7. The glass composition is expressed in mass %,
   50≦SiO ₂ ≦65,
   0≦B ₂ O ₃ <2,
   5≦Al ₂ O ₃ ≦14,
   10≦CaO≦30,
   0≦( _Li2O + _Na2O + _K2O )≦4,
   0.1≦ZrO ₂ ≦7,
   0≦T-Fe ₂ O ₃ ≦5,
   The glass fiber according to claim 2, which contains the following components and substantially does not contain _TiO2 .
8. The glass composition is expressed in mass %,
   50≦SiO ₂ ≦65,
   0≦B ₂ O ₃ <2,
   5≦Al ₂ O ₃ ≦14,
   10≦CaO≦30,
   0≦( _Li2O + _Na2O + _K2O )≦4,
   0.1≦ _TiO2 ≦10,
   0≦T-Fe ₂ O ₃ ≦5,
   The glass fiber according to claim ₂ , which contains the following components and substantially does not contain ZrO2.
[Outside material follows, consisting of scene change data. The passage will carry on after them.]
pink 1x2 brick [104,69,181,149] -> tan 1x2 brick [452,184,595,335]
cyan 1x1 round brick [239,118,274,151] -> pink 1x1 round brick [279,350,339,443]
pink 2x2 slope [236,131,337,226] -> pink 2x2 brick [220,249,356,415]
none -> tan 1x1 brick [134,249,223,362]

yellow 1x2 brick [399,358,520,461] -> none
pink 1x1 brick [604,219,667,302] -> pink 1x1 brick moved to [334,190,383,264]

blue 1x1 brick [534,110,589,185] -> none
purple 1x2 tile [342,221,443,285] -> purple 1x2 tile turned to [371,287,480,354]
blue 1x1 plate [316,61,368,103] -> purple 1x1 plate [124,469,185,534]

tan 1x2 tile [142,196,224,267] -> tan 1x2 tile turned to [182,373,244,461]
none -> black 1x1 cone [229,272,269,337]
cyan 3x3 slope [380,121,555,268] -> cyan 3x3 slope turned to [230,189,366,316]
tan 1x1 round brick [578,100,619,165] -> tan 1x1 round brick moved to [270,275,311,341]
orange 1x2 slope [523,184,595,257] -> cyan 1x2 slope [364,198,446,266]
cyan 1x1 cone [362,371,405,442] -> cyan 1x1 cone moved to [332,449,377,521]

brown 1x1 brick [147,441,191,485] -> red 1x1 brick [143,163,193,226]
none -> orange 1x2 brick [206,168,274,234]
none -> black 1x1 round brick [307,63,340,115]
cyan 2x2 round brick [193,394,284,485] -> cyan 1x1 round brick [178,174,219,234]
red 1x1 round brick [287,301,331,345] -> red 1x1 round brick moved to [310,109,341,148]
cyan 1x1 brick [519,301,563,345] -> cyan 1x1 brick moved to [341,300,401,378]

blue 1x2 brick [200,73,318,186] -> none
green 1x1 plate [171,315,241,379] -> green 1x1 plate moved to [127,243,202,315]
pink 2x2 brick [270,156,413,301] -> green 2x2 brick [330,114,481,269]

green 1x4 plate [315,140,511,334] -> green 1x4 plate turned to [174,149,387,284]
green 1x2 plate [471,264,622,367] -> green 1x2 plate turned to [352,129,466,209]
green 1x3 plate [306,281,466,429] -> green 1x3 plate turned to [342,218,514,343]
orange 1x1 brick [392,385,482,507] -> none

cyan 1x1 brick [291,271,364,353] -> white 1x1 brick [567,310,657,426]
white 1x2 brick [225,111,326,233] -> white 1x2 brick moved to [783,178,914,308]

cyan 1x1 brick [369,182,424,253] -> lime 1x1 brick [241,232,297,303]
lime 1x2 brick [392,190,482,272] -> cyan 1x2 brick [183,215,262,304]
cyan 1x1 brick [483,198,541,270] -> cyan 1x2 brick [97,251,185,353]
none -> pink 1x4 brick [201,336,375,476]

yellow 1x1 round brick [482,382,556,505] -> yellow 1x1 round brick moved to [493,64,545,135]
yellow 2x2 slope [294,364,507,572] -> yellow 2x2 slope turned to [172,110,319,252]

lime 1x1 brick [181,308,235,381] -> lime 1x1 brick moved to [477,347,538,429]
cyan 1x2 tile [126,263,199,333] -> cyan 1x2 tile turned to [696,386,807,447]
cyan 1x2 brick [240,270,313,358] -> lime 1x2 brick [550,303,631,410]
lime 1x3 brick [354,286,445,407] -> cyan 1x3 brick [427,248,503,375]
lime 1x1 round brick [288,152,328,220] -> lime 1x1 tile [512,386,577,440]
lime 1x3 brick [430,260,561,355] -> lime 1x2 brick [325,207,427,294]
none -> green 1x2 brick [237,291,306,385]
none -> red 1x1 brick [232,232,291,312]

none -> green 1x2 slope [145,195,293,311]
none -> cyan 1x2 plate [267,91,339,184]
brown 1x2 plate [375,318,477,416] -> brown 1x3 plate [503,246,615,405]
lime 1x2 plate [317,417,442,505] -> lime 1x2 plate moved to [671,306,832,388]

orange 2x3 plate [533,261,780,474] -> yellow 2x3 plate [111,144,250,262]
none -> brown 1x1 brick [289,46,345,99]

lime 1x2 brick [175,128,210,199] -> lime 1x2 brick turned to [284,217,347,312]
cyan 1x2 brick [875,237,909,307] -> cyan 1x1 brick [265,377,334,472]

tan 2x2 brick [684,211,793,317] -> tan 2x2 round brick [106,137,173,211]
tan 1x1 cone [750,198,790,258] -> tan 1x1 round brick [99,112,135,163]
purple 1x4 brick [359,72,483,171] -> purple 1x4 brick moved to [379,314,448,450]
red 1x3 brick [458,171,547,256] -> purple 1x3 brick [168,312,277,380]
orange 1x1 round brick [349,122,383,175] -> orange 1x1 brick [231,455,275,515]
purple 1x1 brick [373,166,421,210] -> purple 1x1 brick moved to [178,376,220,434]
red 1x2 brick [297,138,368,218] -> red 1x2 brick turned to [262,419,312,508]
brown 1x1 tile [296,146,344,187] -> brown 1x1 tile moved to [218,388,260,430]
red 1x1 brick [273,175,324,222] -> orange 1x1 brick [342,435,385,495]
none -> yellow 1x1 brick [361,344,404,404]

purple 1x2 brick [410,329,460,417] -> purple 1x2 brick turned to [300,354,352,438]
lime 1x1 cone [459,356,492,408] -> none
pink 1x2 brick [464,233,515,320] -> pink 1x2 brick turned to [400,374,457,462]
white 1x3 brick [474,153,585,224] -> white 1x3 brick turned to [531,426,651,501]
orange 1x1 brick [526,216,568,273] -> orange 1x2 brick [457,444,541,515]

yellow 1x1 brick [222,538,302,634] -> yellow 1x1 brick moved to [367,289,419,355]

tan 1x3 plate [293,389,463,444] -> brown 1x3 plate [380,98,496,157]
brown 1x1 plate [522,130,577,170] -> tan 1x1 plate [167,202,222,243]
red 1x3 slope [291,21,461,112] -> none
9. Glass fiber according to any one of claims 1 to 8, wherein the glass composition is substantially free of B ₂ O ₃ .
10. The glass composition is expressed in mass %,
    50≦SiO ₂ ≦65,
    0.1≦B ₂ O ₃ <2,
    5≦Al ₂ O ₃ ≦14,
    0.1≦MgO≦10,
    15≦CaO≦30,
    0≦( _Li2O + _Na2O + _K2O )≦4,
    0≦ZrO ₂ ≦7,
    0≦T-Fe ₂ O ₃ ≦5,
    The glass fiber according to claim 2, containing the following components.
11. The glass fiber according to any one of claims 1 to 10, wherein the working temperature is 1290°C or less when the working temperature is the temperature when the viscosity of the glass composition is 1000 dPa·sec.
12. Any one of claims 1 to 11, wherein the temperature difference ΔT obtained by subtracting the devitrification temperature from the working temperature is 0° C. or more, when the working temperature is the temperature when the viscosity of the glass composition is 1000 dPa sec. Glass fiber according to item 1.
13. The glass fiber according to any one of claims 1 to 12, wherein the glass composition has a Young's modulus of 85 to 100 GPa.
14. An inorganic cured product comprising the glass fiber according to any one of claims 1 to 13.